The Great Green Wall is a long corridor of forests, 15 kilometers wide and about 8,000 kilometers long, that connects Africa from West to East: it is one of the solutions put in place by the African continent to combat the desertification

Great Green Wall of Africa: what is it?

The Great Green Wall of the Sahara and the Sahel Initiative (in French: Grande Muraille Verte pour le Sahara et le Sahel; in English: The Great Green Wall of the Sahara and the Sahel Initiative, GGWSSI in acronym) is an African initiative set up to combat the effects of global climate change and desertification. Led by the African Union, the initiative aims to improve the quality of life of millions of people through the planting of different tree species which, by forming a true green belt between North Africa, the Sahel and the Horn of Africa, will be able to stop desertification, create a native habitat for fauna and offer shelter, food and water resources for rural communities.

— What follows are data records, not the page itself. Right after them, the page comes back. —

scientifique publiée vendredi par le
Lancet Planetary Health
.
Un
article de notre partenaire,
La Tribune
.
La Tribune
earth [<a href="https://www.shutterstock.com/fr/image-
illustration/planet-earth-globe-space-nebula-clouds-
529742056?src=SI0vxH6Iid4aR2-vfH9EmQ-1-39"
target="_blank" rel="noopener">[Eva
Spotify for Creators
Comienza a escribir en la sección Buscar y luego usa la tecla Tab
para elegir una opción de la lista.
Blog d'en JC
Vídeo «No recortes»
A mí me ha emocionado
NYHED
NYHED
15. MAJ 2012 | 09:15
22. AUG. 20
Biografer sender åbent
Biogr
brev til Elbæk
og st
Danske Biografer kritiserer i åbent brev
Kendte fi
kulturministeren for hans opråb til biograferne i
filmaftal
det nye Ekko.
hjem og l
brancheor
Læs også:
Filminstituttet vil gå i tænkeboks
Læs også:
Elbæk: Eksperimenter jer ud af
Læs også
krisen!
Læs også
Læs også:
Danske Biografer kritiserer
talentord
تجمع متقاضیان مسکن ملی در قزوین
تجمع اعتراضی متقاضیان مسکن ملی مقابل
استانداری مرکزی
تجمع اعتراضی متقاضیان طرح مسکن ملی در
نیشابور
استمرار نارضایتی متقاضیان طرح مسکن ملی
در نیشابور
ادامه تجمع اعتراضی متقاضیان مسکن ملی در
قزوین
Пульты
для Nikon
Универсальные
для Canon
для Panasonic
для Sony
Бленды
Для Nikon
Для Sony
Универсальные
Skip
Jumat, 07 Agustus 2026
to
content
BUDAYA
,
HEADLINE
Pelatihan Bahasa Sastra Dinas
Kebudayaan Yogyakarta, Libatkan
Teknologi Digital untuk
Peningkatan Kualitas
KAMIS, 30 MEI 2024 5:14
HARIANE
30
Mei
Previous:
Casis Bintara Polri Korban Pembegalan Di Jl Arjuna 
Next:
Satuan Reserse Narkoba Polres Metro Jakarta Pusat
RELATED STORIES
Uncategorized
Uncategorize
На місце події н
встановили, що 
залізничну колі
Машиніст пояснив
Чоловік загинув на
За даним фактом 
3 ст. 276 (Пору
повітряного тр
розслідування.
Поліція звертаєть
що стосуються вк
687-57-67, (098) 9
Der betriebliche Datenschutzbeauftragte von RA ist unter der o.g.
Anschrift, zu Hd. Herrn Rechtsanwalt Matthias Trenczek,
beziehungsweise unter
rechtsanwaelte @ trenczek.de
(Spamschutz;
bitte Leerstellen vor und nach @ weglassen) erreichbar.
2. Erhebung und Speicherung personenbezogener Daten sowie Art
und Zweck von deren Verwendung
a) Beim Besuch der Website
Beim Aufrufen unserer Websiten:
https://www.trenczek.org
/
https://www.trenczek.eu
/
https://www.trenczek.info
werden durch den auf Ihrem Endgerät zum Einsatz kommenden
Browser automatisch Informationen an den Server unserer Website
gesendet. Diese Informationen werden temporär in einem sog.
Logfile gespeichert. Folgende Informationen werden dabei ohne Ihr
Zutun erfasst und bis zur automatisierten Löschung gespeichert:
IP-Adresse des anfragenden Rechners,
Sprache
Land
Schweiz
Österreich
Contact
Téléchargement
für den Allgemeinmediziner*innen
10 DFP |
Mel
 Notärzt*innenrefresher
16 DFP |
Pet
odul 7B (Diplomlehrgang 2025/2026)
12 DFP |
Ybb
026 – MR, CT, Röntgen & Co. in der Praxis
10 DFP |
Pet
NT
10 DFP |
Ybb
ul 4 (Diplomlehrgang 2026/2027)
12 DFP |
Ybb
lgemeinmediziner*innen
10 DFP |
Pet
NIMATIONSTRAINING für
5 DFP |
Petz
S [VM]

It was the biologist Richard St. Barbe Baker, in 1952, during an expedition in the Sahara, the first to propose a “green barrier” to oppose the advance of the desert: his idea to contain the desert was to create a long belt of trees 50 km wide. It was approved by the Conference of Heads of State and Government of the Community of Sahel and Sahara States during their seventh regular session held in Ouagadougou, Burkina Faso in June 2005.

During our last mission in Burkina Faso, we visited the Ouaga Park: together with Manitese and Acra, two Italian NGOs, we are collaborating on a reforestation project, a real food forest of about 1 hectare that is part of the Ouaga Green Belt, a sort of large green ring that is being created in Ouagadogou, the capital of Burkina.